**Your assignment:**
Scan the records below for the string "https" and return every line where it appears.

[Start of section]

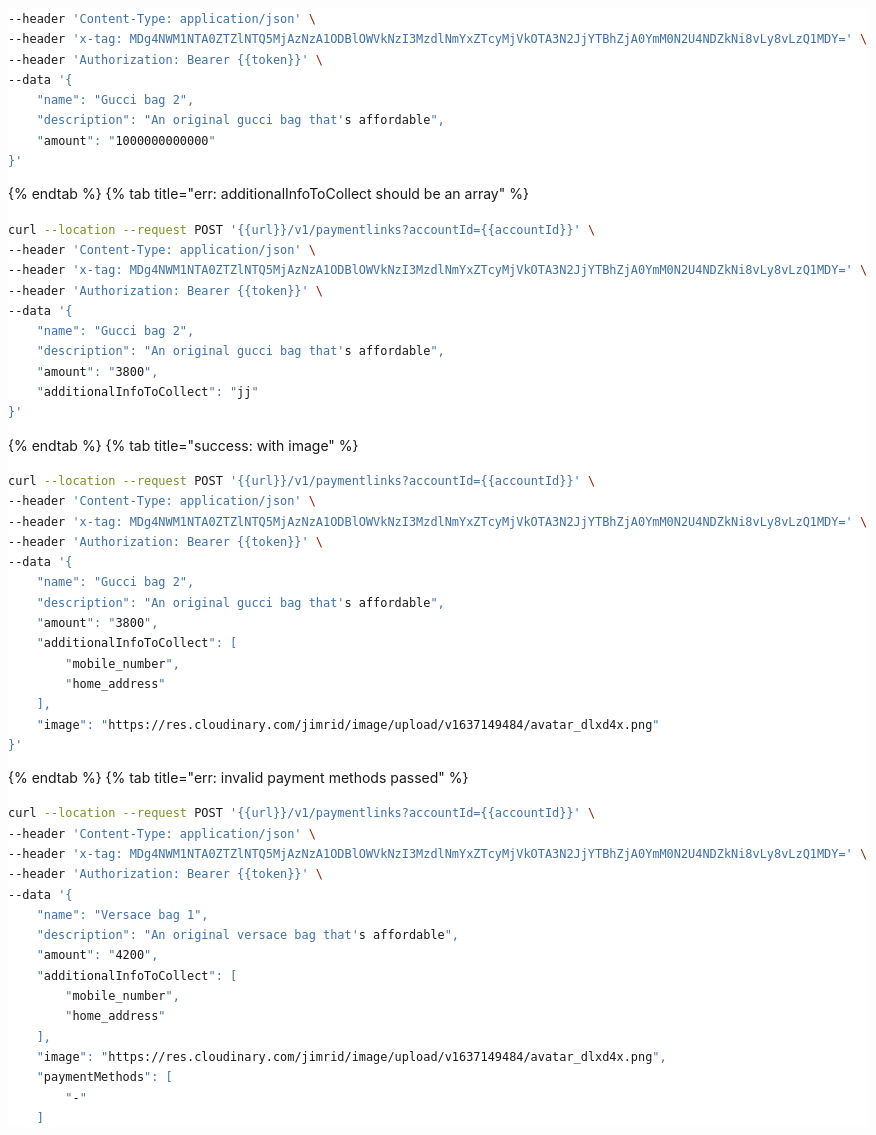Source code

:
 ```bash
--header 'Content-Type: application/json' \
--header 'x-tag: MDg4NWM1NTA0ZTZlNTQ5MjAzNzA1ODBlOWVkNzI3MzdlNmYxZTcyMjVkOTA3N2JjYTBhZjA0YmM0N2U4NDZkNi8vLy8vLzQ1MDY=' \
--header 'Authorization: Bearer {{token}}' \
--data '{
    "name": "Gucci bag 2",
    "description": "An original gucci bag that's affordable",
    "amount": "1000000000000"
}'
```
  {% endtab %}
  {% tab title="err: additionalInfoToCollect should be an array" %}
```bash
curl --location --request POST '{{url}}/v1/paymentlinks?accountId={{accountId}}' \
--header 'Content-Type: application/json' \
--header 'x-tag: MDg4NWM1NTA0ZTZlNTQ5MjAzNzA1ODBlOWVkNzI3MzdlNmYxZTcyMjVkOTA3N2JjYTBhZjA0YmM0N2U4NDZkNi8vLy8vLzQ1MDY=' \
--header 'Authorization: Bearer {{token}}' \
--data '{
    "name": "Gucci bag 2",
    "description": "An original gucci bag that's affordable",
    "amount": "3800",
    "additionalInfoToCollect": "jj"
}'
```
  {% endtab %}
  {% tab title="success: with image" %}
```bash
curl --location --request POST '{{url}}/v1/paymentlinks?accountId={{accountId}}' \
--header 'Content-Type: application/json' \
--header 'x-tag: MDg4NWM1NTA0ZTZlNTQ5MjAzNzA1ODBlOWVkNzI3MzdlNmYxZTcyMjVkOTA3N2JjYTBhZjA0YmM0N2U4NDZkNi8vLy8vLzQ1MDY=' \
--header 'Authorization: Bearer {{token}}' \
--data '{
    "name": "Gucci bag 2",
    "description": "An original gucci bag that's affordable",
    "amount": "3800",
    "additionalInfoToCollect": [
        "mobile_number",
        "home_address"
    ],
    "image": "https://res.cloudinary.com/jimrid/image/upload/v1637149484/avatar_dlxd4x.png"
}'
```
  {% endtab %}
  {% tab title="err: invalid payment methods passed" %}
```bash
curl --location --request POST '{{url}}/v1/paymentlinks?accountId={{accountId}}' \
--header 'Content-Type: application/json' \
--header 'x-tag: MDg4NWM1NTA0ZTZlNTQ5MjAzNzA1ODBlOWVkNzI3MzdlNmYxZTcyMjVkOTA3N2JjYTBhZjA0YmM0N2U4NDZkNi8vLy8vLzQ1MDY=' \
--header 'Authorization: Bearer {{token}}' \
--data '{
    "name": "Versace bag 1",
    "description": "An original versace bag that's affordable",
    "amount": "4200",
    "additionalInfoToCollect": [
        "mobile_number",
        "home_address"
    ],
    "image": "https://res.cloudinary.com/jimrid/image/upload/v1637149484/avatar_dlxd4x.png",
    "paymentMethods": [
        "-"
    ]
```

[End of section]

**Response:**
    "image": "https://res.cloudinary.com/jimrid/image/upload/v1637149484/avatar_dlxd4x.png"
    "image": "https://res.cloudinary.com/jimrid/image/upload/v1637149484/avatar_dlxd4x.png",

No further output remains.